[Stored items from a collection]
——

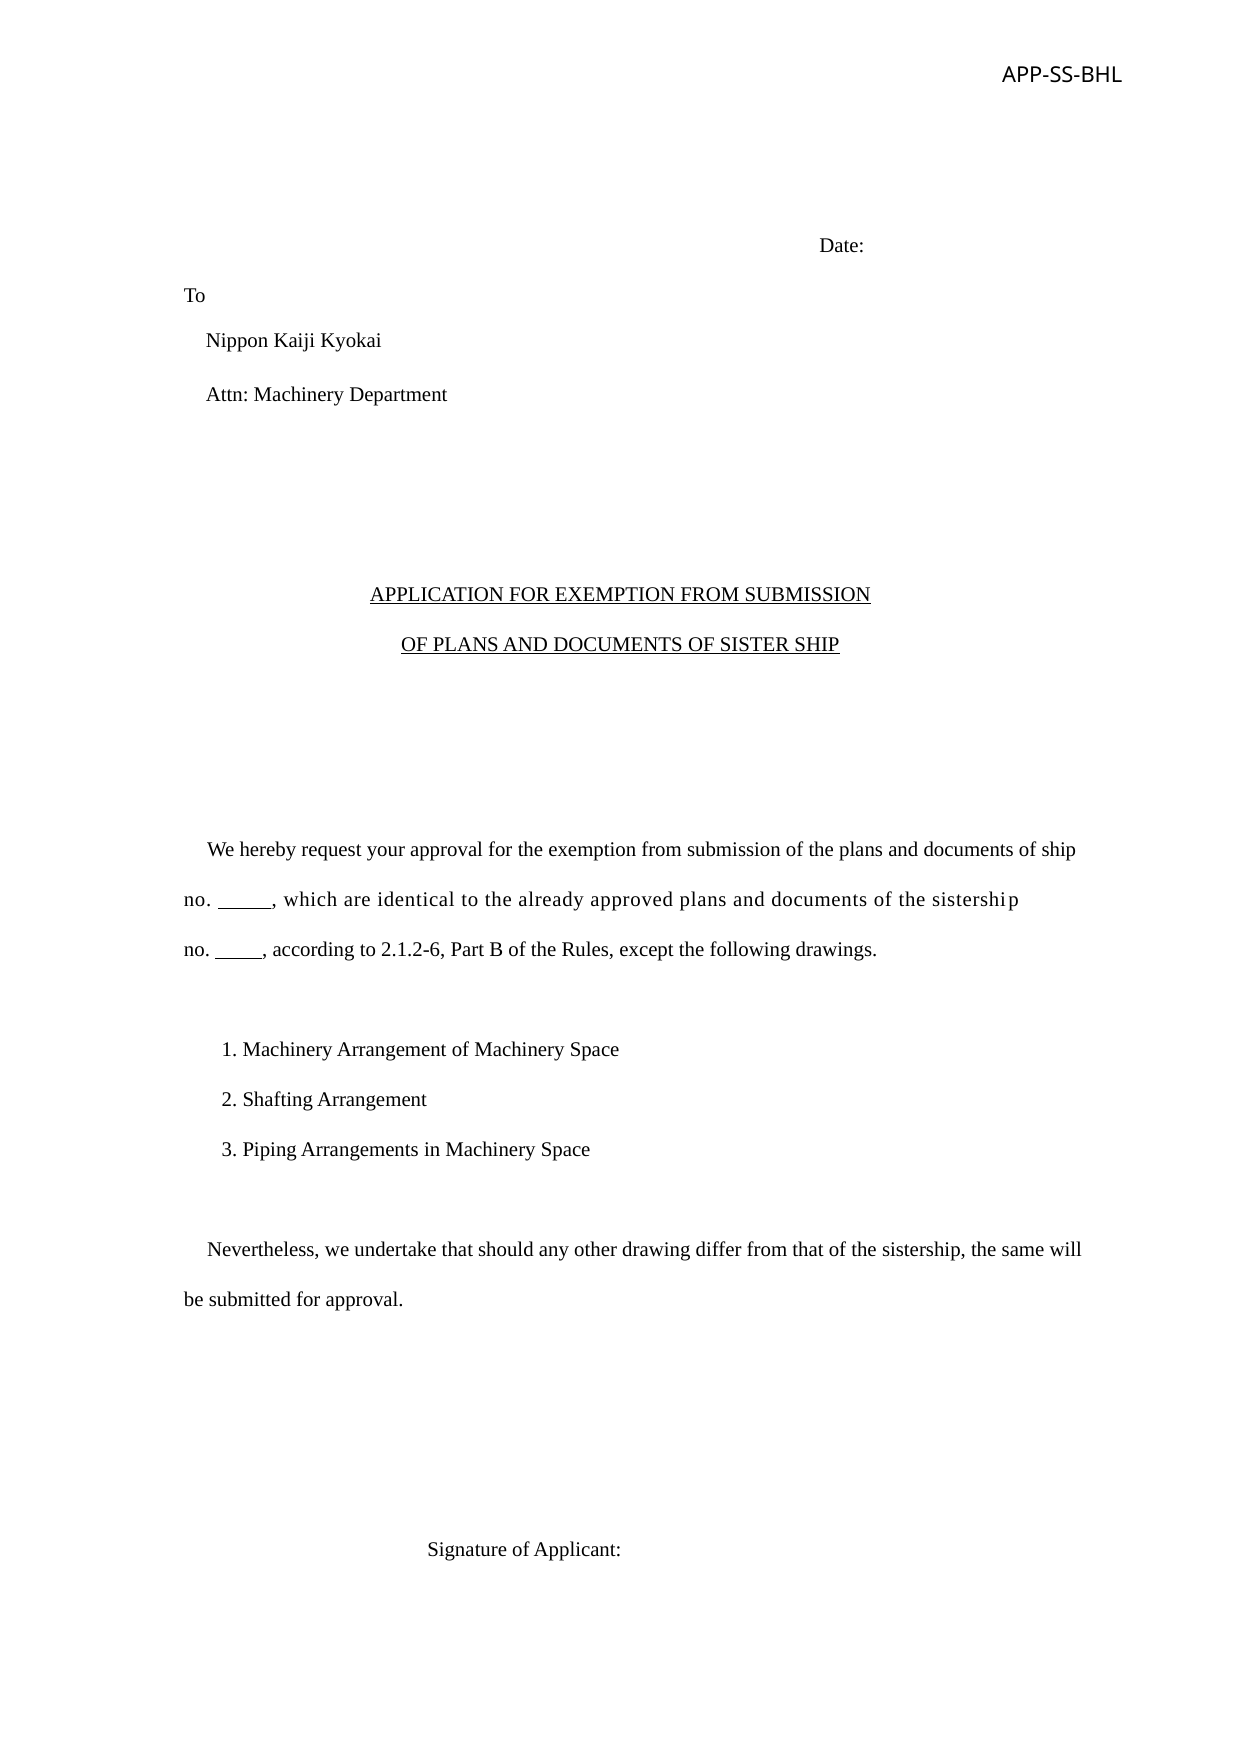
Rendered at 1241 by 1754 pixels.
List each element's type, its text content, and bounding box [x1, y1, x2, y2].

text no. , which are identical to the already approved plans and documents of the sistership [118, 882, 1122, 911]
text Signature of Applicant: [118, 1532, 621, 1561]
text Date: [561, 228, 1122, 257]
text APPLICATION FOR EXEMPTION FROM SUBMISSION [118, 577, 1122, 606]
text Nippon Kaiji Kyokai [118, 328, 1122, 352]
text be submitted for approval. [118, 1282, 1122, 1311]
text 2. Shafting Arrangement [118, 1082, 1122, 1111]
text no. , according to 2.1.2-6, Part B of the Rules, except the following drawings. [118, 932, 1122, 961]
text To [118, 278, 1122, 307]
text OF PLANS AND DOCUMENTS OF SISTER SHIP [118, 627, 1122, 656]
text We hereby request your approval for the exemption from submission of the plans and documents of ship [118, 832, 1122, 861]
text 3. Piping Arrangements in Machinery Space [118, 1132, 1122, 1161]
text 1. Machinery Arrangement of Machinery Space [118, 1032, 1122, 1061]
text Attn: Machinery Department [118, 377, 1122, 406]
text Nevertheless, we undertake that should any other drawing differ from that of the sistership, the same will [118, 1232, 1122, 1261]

——

#### What the task requires:
Reproduce the data above line for line, excluding every picture.

#### Response area:
Rendered at 1241 by 1754 pixels.
List each element's type, its text content, and bounding box [x1, y1, x2, y2].

text no. , which are identical to the already approved plans and documents of the sistership [118, 882, 1122, 911]
text Signature of Applicant: [118, 1532, 621, 1561]
text Date: [561, 228, 1122, 257]
text APPLICATION FOR EXEMPTION FROM SUBMISSION [118, 577, 1122, 606]
text Nippon Kaiji Kyokai [118, 328, 1122, 352]
text be submitted for approval. [118, 1282, 1122, 1311]
text 2. Shafting Arrangement [118, 1082, 1122, 1111]
text no. , according to 2.1.2-6, Part B of the Rules, except the following drawings. [118, 932, 1122, 961]
text To [118, 278, 1122, 307]
text OF PLANS AND DOCUMENTS OF SISTER SHIP [118, 627, 1122, 656]
text We hereby request your approval for the exemption from submission of the plans and documents of ship [118, 832, 1122, 861]
text 3. Piping Arrangements in Machinery Space [118, 1132, 1122, 1161]
text 1. Machinery Arrangement of Machinery Space [118, 1032, 1122, 1061]
text Attn: Machinery Department [118, 377, 1122, 406]
text Nevertheless, we undertake that should any other drawing differ from that of the sistership, the same will [118, 1232, 1122, 1261]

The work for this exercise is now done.